By the way, I’m scaling this mesh by 80x, could this have add to impact?

Well, it could be related, but multi-sampling doesn’t inherently create gaps. Is the fragment shader doing anything specific to multi-sampling? Is it doing anything for which sample locations exactly on the triangle’s edge would be problematic?

No. If you take identical values and apply an identical sequence of calculations to them, you get identical results.

Ok, so from debugging as you pointed out tracing the triangles, turns out its from the shader, I’m drawing the fog in the shader using the z buffer distance, so it turns out that the zbuffer is yielding out the maximum value but the fragment is returning a texture sample pixel color as if it is there.

here’s 2 cases, rendering with fog being drawn:

and without fog:

and a simple frag shader from the Z Buffer Intesified 10x to be clearer using the following:

float dz 	 = gl_FragCoord.z / gl_FragCoord.w;
gl_FragColor = pow(1.0/dz, 10.0);
gl_FragColor.a = 1.0;

and here, just a plain

gl_FragColor = vec4(0.0);
gl_FragColor.a = 1.0;

and no gaps, so my conclusion is that there’s something wrong with z-buffer? is is possible? or the real issus is masked somewhere

Is the upper triangle above the problematic edge edge-on to the viewpoint? Because I can see how that could cause this issue. The GLSL specification states:

If the sample point is outside the triangle, and the triangle is edge-on (meaning that ∂P/∂y is very large), the interpolated (or rather, extrapolated) depth at the sample location could be far from any value inside the triangle.
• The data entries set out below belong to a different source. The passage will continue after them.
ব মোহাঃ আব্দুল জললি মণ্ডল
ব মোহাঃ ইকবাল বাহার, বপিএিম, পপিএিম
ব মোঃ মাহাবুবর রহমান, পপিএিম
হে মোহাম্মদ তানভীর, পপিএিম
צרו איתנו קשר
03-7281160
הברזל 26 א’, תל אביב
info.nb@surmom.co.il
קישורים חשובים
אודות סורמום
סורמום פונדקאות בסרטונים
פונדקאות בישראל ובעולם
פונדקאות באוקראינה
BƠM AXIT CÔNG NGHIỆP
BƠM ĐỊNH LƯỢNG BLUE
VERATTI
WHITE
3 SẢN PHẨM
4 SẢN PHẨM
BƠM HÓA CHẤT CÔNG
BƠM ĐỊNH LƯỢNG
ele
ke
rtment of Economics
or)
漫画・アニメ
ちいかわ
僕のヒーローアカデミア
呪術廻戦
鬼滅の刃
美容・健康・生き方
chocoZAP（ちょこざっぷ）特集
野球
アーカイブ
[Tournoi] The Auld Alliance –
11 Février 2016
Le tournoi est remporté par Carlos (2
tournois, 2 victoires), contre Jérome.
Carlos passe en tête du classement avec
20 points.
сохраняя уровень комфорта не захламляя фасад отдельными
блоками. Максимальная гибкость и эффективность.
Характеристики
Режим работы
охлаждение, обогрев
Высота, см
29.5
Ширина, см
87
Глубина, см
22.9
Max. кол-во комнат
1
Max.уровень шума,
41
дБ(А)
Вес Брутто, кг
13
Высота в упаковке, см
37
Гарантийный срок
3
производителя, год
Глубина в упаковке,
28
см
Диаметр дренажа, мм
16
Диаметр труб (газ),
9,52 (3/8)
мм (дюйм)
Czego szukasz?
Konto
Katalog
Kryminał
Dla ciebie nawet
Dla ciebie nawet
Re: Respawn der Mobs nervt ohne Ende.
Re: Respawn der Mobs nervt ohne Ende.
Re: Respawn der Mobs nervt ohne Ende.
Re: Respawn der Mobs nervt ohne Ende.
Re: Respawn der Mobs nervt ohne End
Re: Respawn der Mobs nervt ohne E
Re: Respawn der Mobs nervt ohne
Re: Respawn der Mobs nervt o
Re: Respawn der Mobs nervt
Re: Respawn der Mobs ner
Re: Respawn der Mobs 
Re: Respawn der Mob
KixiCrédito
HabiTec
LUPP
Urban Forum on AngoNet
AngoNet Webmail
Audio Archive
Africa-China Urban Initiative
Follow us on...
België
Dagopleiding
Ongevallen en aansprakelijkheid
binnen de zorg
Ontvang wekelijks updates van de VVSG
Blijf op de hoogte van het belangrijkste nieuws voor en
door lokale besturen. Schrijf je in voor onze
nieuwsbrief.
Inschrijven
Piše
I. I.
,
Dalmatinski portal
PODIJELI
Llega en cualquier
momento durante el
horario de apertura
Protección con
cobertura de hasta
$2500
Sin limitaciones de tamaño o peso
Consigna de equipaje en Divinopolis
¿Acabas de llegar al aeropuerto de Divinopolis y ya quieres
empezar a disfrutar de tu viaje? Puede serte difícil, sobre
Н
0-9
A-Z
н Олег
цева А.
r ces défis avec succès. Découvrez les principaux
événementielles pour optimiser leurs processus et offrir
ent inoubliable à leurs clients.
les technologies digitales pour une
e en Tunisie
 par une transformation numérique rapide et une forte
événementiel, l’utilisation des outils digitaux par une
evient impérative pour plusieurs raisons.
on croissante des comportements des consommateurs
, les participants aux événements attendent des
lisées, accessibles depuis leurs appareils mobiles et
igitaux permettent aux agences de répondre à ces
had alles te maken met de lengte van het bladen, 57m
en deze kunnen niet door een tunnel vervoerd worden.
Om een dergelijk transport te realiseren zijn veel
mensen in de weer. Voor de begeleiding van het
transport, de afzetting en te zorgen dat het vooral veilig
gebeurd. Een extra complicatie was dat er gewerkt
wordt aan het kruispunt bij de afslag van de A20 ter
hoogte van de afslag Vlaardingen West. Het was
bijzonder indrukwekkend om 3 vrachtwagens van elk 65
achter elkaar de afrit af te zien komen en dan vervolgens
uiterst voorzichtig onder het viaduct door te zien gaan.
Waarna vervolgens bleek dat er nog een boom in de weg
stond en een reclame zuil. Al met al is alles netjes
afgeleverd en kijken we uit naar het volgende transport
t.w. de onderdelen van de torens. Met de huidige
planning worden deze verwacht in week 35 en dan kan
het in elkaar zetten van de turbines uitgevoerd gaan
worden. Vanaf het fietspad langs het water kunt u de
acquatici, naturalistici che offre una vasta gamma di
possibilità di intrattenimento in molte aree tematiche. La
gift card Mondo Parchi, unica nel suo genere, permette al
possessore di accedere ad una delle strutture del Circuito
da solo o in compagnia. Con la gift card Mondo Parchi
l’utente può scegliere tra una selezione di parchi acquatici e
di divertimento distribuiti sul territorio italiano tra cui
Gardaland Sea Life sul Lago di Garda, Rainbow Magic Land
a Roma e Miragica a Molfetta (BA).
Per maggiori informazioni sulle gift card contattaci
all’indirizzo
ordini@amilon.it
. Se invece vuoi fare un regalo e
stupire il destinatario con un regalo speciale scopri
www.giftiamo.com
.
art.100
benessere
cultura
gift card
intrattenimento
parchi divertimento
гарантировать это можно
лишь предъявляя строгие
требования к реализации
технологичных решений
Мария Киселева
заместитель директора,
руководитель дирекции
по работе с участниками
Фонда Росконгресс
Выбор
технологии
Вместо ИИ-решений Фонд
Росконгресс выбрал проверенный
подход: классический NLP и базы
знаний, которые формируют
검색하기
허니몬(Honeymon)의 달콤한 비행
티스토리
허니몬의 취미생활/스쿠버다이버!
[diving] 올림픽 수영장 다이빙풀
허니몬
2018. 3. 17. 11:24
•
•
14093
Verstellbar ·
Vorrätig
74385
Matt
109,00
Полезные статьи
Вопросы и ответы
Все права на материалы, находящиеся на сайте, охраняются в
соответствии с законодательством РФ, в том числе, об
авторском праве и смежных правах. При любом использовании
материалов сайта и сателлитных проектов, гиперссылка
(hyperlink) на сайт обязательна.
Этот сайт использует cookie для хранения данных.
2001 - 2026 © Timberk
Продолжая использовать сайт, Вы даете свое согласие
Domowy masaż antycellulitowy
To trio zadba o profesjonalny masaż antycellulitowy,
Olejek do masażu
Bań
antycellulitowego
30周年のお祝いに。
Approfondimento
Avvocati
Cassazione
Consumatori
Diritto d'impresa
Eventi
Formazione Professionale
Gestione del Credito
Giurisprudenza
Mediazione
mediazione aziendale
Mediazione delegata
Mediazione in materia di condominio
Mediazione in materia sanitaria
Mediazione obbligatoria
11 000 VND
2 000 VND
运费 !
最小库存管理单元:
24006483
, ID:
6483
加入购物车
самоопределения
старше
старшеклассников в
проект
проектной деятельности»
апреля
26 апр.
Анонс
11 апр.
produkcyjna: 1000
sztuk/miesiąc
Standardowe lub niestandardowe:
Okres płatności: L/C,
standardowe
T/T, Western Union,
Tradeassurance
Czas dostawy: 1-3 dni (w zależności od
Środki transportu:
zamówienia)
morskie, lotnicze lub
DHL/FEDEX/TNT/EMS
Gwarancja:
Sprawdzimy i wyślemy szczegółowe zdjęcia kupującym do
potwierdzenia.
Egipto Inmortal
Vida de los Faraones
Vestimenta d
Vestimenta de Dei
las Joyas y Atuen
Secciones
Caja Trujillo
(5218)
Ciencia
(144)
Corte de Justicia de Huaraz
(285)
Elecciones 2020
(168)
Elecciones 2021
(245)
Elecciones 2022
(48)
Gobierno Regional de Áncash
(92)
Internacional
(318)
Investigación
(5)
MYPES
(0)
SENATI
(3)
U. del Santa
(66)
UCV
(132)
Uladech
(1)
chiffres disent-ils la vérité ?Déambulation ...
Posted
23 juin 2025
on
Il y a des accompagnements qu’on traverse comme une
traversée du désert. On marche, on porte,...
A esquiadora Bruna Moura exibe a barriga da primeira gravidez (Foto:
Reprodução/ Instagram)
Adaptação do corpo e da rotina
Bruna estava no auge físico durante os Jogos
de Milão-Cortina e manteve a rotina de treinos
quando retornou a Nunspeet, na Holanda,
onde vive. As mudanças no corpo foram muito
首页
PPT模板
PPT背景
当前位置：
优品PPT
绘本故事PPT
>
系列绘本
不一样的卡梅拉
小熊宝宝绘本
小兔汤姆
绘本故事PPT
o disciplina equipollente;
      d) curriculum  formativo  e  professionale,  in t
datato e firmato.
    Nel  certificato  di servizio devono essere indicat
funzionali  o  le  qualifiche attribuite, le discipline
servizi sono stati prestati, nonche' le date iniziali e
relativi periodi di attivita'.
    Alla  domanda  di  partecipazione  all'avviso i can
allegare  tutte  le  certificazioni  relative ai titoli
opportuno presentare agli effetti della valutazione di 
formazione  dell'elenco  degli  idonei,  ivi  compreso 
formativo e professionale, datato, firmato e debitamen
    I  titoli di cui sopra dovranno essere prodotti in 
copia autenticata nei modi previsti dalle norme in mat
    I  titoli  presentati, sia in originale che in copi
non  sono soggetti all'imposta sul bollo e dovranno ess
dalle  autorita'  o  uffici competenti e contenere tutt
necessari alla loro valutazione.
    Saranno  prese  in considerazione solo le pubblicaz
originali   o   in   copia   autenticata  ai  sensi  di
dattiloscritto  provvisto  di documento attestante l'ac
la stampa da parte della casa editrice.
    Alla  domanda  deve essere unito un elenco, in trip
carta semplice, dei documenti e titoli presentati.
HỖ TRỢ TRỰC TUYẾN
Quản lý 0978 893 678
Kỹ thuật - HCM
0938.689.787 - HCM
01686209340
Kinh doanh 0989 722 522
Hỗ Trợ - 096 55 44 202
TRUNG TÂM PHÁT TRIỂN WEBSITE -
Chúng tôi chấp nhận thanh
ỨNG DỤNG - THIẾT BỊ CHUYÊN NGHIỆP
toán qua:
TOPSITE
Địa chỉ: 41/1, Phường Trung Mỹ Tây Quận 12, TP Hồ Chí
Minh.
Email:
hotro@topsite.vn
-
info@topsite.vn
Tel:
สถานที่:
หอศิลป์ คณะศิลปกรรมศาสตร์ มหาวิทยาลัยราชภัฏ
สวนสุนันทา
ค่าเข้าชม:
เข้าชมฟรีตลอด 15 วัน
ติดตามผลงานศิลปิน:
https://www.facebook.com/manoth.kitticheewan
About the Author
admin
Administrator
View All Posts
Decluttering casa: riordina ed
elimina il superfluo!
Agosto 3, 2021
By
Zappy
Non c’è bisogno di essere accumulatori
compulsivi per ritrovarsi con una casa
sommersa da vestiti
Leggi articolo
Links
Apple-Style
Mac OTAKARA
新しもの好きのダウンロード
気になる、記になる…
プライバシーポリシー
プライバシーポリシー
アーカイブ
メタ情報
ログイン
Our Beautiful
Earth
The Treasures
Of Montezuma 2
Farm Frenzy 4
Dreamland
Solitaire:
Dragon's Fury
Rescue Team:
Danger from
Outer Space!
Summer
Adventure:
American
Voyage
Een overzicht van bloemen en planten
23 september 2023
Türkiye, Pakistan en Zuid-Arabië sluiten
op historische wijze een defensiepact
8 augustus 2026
If that’s what’s happening, you should be able to fix the issue by storing in a vertex shader output variable, and adding the centroid qualifier to the corresponding fragment shader input variable. Variables with the centroid qualifier are required to be interpolated at a point which lies inside both the primitive and the pixel. From that, you can reconstruct the depth value (note that gl_FragCoord.z has been transformed from the [-1,1] range used by NDC to the [0,1] range used by depth values).